* _What is asked_
a: In the save/load tutorial, what file format is used to save the Lagrangian?
b: Reproduce word for word the part of the save/load tutorial that begins at the words "from solitons1d.soliton import" and stops after "full Soliton object).".

═════ Document text

The Grid is an easy object to save and load because it can be reconstructed from just the number of lattice points and the lattice spacing. We first add a save method to the Grid class. This will involve some new “standard” packages: json and pathlib. The standard packages are packages with basic Python, so you don’t need to add them using uv.

# add near the top of the file
import json
from pathlib import Path

# add to Grid class
    def save(
        self,
        folder_name: str | Path,
    ):
        """
        Saves a `Grid` object at `folder_name`.
        """
        metadata = {
            "num_grid_points": self.num_grid_points,
            "grid_spacing": self.grid_spacing
        }

        # make the folder a Path if it is a string
        folder = Path(folder_name)
        folder.mkdir(exist_ok = True)

        # this overwrites any existing metadata.json file
        with open(folder / "metadata.json", "w") as f:
            json.dump(metadata, f)

The loading function is a function, not a method (why?). It should read the json file, make a Grid object and return it

def load_grid(folder_name: str | Path):
    """
    Loads the `Grid` object at `folder_name`.
    """
    folder = Path(folder_name)
    metadata_path = folder / "metadata.json"

    assert metadata_path.is_file(), f"Could not find Grid `metadata.json` file in {folder}."
    
    with open(metadata_path, "r") as f:
        grid_metadata = json.load(f)
    
    # the ** "unpacks" the dictionary into a series of arguments
    grid = Grid(**grid_metadata)
    return grid

Using it:

from solitons1d.soliton import load_grid

my_grid = Grid(100,0.1)
my_grid.save("my_lovely_grid")
my_loaded_grid = load_grid("my_lovely_grid")

10.2 Save/Load a Lagrangian

The Lagrangian is more complicated: we need a save the potential and the derivative of the potential, which are generic functions. We’ll do this using the pickle format, which can save any Python object (note: you could use this to save the full Soliton object).

import pickle as pkl

# add to Lagrangian class

    def save(
        self,
        folder_name: str | Path,
    ):
        """
        Saves a `Lagrangian` object at `folder_name`.
        """
        metadata = {
            "V": self.V,
            "dV": self.dV,
            "vacua": self.vacua,
        }

        # make the folder a Path if it is a string
        folder = Path(folder_name)
        folder.mkdir(exist_ok = True)

        with open(folder / "metadata.pkl", "wb") as f:
            pkl.dump(metadata, f)

# add to main body

def load_lagrangian(folder_name: str | Path):
    """
    Loads the `Lagrangian` object at `folder_name`.

══════════
═════ Items

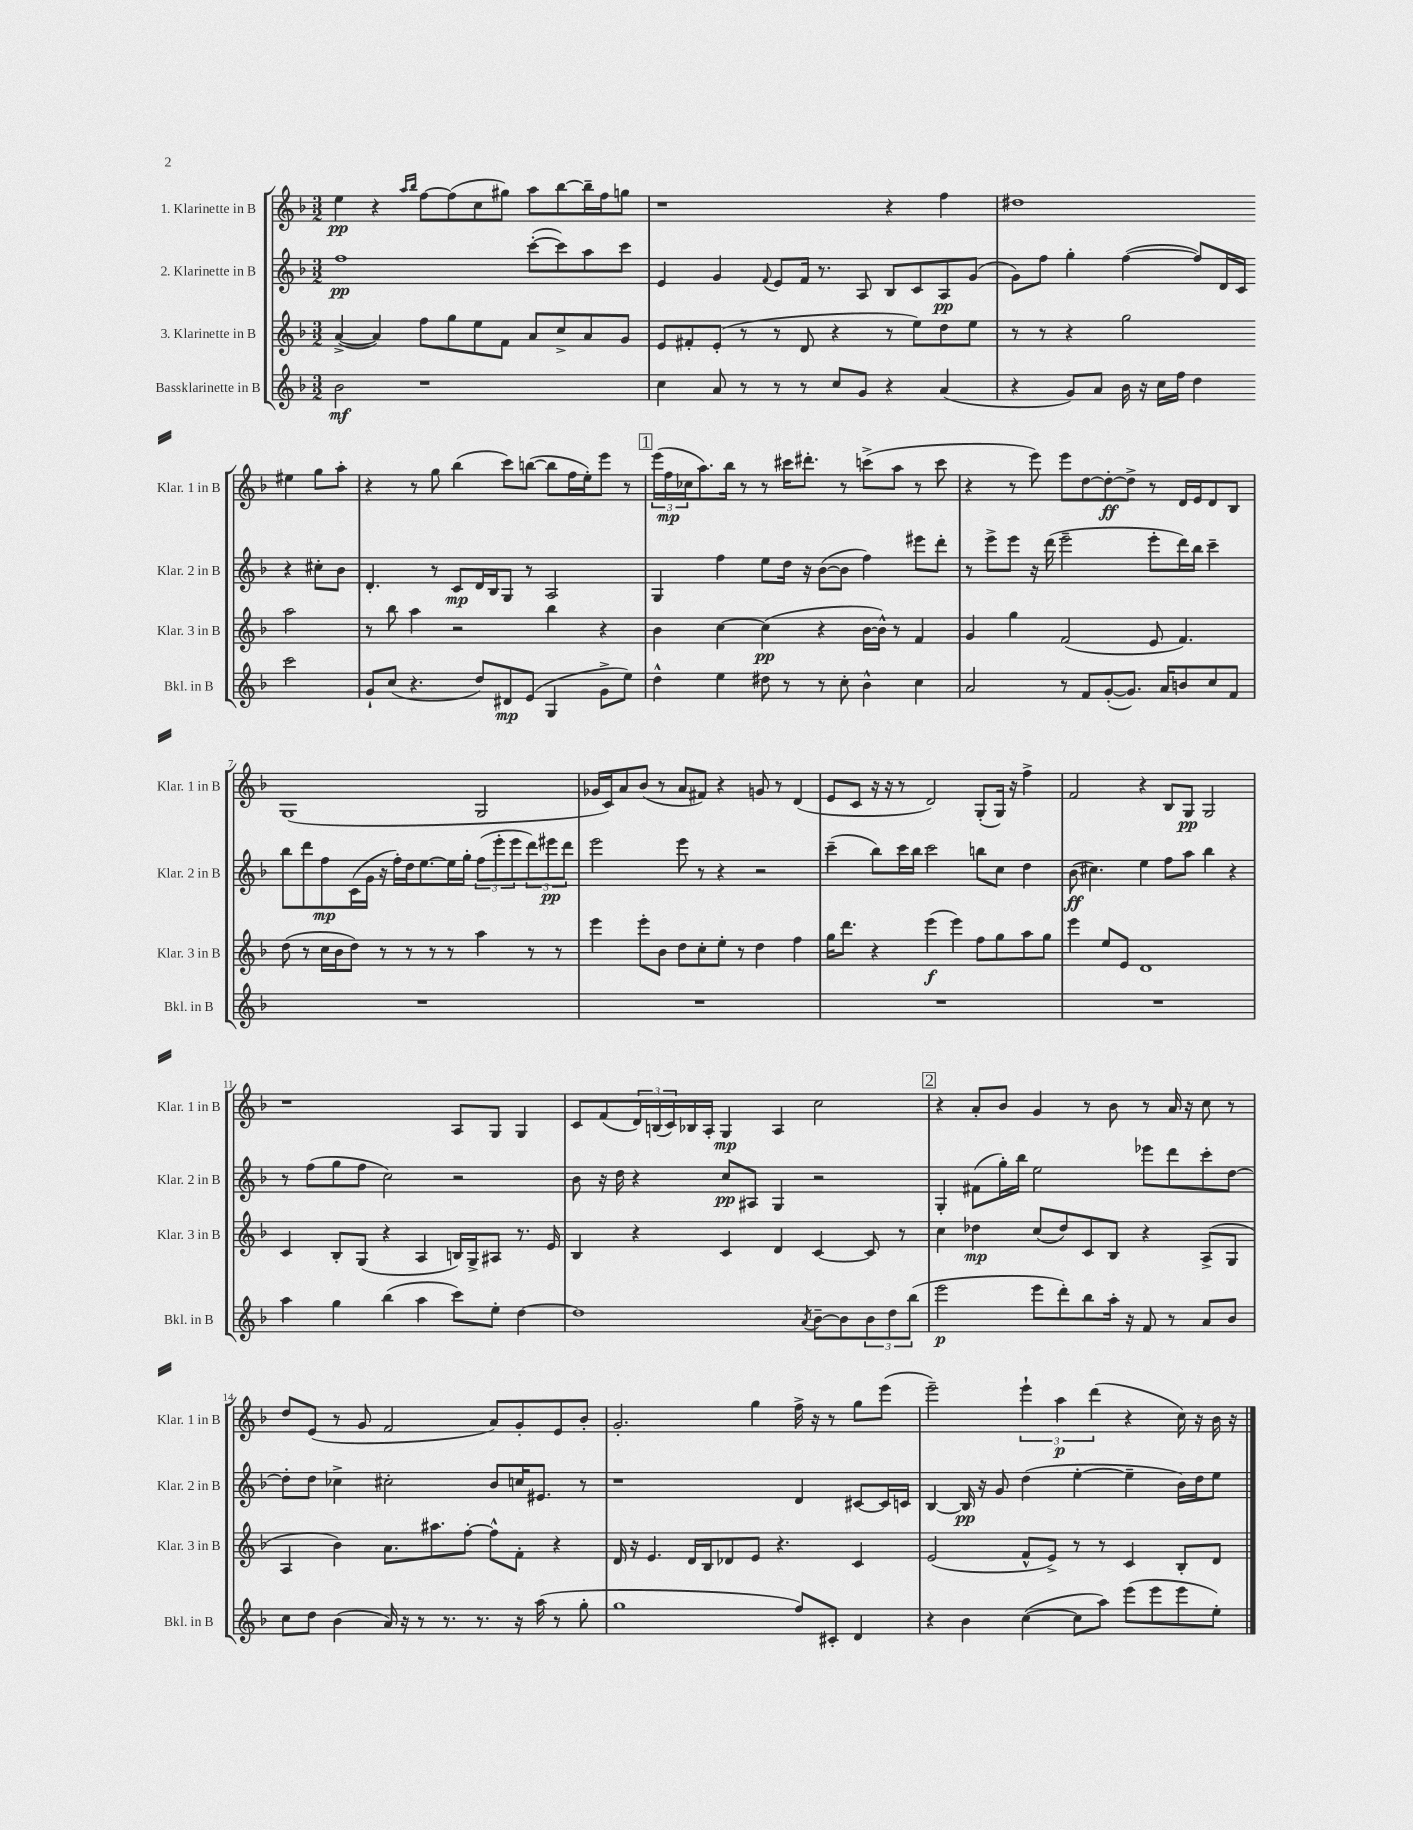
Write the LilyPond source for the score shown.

<<
\new StaffGroup <<
\new Staff = "s0" \with { instrumentName = "1. Klarinette in B" shortInstrumentName = "Klar. 1 in B" } {
    \clef treble \key f \major \numericTimeSignature \time 3/2
    e''4\pp r4 \grace { a''16 bes''16 } f''8~ f''8( c''8 gis''8) a''8 bes''8~ bes''16-- f''16 g''8 |
    r1 r4 f''4 |
    dis''1 eis''4 g''8 a''8-. |
    r4 r8 g''8 bes''4( c'''8) b''8~( b''8 f''16 e''16-.) e'''8 r8 |
    \mark \markup { \box "1" } \tuplet 3/2 { e'''16( f''16\mp ces''16 } a''8.) bes''16 r8 r8 cis'''16 dis'''8.-. r8 c'''8->( a''8 r8 c'''8 |
    r4 r8 e'''8) e'''8 d''8~ d''8~-.\ff d''8-> r8 d'16 e'16 d'8 bes8 |
    g1( g2 |
    ges'16 c'16) a'8 bes'8( r8 a'8 fis'8) r4 g'8 r8 d'4( |
    e'8 c'8 r16 r16 r8 d'2) g8-.( g16) r16 f''4-> |
    f'2 r4 bes8 g8\pp g2 |
    r1 a8 g8 g4 |
    c'8 f'8( \tuplet 3/2 { d'16) b16( c'16) } bes16 a16-. g4\mp a4 c''2 |
    \mark \markup { \box "2" } r4 a'8-. bes'8 g'4 r8 bes'8 r8 a'16 r16 c''8 r8 |
    d''8 e'8( r8 g'8 f'2 a'8) g'8-. e'8 bes'8-. |
    g'2.-. g''4 f''16-> r16 r8 g''8 e'''8( |
    e'''2--) \tuplet 3/2 { e'''4-! a''4\p d'''4( } r4 c''16) r16 bes'16 r16 \bar "|." |
}
\new Staff = "s1" \with { instrumentName = "2. Klarinette in B" shortInstrumentName = "Klar. 2 in B" } {
    \clef treble \key f \major \numericTimeSignature \time 3/2
    f''1\pp c'''8~-.( c'''8) a''8 c'''8 |
    e'4 g'4 \appoggiatura { f'8 } e'8 f'16 r8. a8 bes8 c'8 a8\pp g'8( |
    g'8) f''8 g''4-. f''4~( f''8) d'16 c'16 r4 cis''8-. bes'8 |
    d'4.-. r8 c'8\mp d'16 bes16 g8 r8 a2 |
    \mark \markup { \box "1" } g4 f''4 e''8 d''16 r16 bes'8~( bes'8 f''4) eis'''8 d'''8-. |
    r8 e'''8-> e'''8 r16 d'''16( e'''2-- e'''8-. d'''16) bes''16 c'''4-- |
    bes''8 d'''8 f''8\mp c'16( g'16 r16 f''16-.) d''16 e''8.~ e''16 g''16-. \tuplet 3/2 { f''8( e'''8-. e'''8 } \tuplet 3/2 { d'''8) eis'''8\pp d'''8 } |
    e'''2 e'''8 r8 r4 r2 |
    c'''4--( bes''8) c'''16 bes''16 c'''2 b''8 c''8 d''4 |
    bes'8\ff( cis''4.) e''4 f''8 a''8 bes''4 r4 |
    r8 f''8( g''8 f''8 c''2) r2 |
    bes'8 r16 d''16 r4 c''8\pp ais8 g4 r2 |
    \mark \markup { \box "2" } g4-. fis'8( g''16-.) bes''16 e''2 ees'''8 d'''8 c'''8-. d''8~ |
    d''8-. d''8 ces''4-> cis''2-. bes'8 c''16 eis'8. r8 |
    r1 d'4 cis'8~ cis'16 c'16 |
    bes4~ bes16\pp r16 g'8 d''4( e''4~-. e''4-- bes'16) d''16 e''8 \bar "|." |
}
\new Staff = "s2" \with { instrumentName = "3. Klarinette in B" shortInstrumentName = "Klar. 3 in B" } {
    \clef treble \key f \major \numericTimeSignature \time 3/2
    a'4~->( a'4) f''8 g''8 e''8 f'8 a'8 c''8-> a'8 g'8 |
    e'8 fis'8-. e'8-.( r8 r8 d'8 r4 r8 e''8) d''8 e''8 |
    r8 r8 r4 g''2 a''2 |
    r8 bes''8 a''4 r2 bes''4 r4 |
    \mark \markup { \box "1" } bes'4 c''4~ c''4\pp( r4 bes'16~ bes'16-^) r8 f'4 |
    g'4 g''4 f'2( e'8 f'4.) |
    d''8( r8 c''16 bes'16 d''8) r8 r8 r8 r8 a''4 r8 r8 |
    e'''4 e'''8-. bes'8 d''8 c''8-. e''8-. r8 d''4 f''4 |
    g''16 d'''8. r4 e'''4\f( e'''4) f''8 g''8 a''8 g''8 |
    e'''4 e''8 e'8 d'1 |
    c'4 bes8-. g8( r4 a4 b16) g16-> ais8 r8. e'16 |
    bes4 r4 c'4 d'4 c'4~ c'8 r8 |
    \mark \markup { \box "2" } c''4 des''4\mp c''8( des''8) c'8 bes8 r4 a8->( g8 |
    a4 bes'4) a'8. ais''8. f''8~-. f''8-^ f'8-. r4 |
    d'16 r16 e'4. d'16 bes16 des'8 e'8 r4. c'4 |
    e'2( f'8-^ e'8->) r8 r8 c'4 bes8-. d'8 \bar "|." |
}
\new Staff = "s3" \with { instrumentName = "Bassklarinette in B" shortInstrumentName = "Bkl. in B" } {
    \clef treble \key f \major \numericTimeSignature \time 3/2
    bes'2\mf r1 |
    c''4 a'8 r8 r8 r8 c''8 g'8 r4 a'4( |
    r4 g'8) a'8 bes'16 r16 c''16 f''16 d''4 c'''2 |
    g'8-! c''8( r4. d''8) dis'8\mp e'8( g4 g'8-> e''8) |
    \mark \markup { \box "1" } d''4-^ e''4 dis''8 r8 r8 c''8-. bes'4-^ c''4 |
    a'2 r8 f'8 g'8~-.( g'8.) a'16 b'8 c''8 f'8 |
    R1. |
    R1. |
    R1. |
    R1. |
    a''4 g''4 bes''4( a''4 c'''8) e''8-. d''4~ |
    d''1 \acciaccatura { a'8 } bes'8~-- bes'8 \tuplet 3/2 { bes'8 d''8 bes''8( } |
    \mark \markup { \box "2" } e'''2\p e'''8 d'''8-.) bes''8 a''16-. r16 f'8 r8 a'8 bes'8 |
    c''8 d''8 bes'4( a'16) r16 r8 r8. r8. r16 a''16( r8 g''8-. |
    g''1 f''8) cis'8-. d'4 |
    r4 bes'4 c''4~( c''8 a''8) e'''8( e'''8 e'''8 e''8-.) \bar "|." |
}
>>
>>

══════════

* _Responses per task_
a: The pickle format.

b:
from solitons1d.soliton import load_grid

my_grid = Grid(100,0.1)
my_grid.save("my_lovely_grid")
my_loaded_grid = load_grid("my_lovely_grid")

10.2 Save/Load a Lagrangian

The Lagrangian is more complicated: we need a save the potential and the derivative of the potential, which are generic functions. We’ll do this using the pickle format, which can save any Python object (note: you could use this to save the full Soliton object).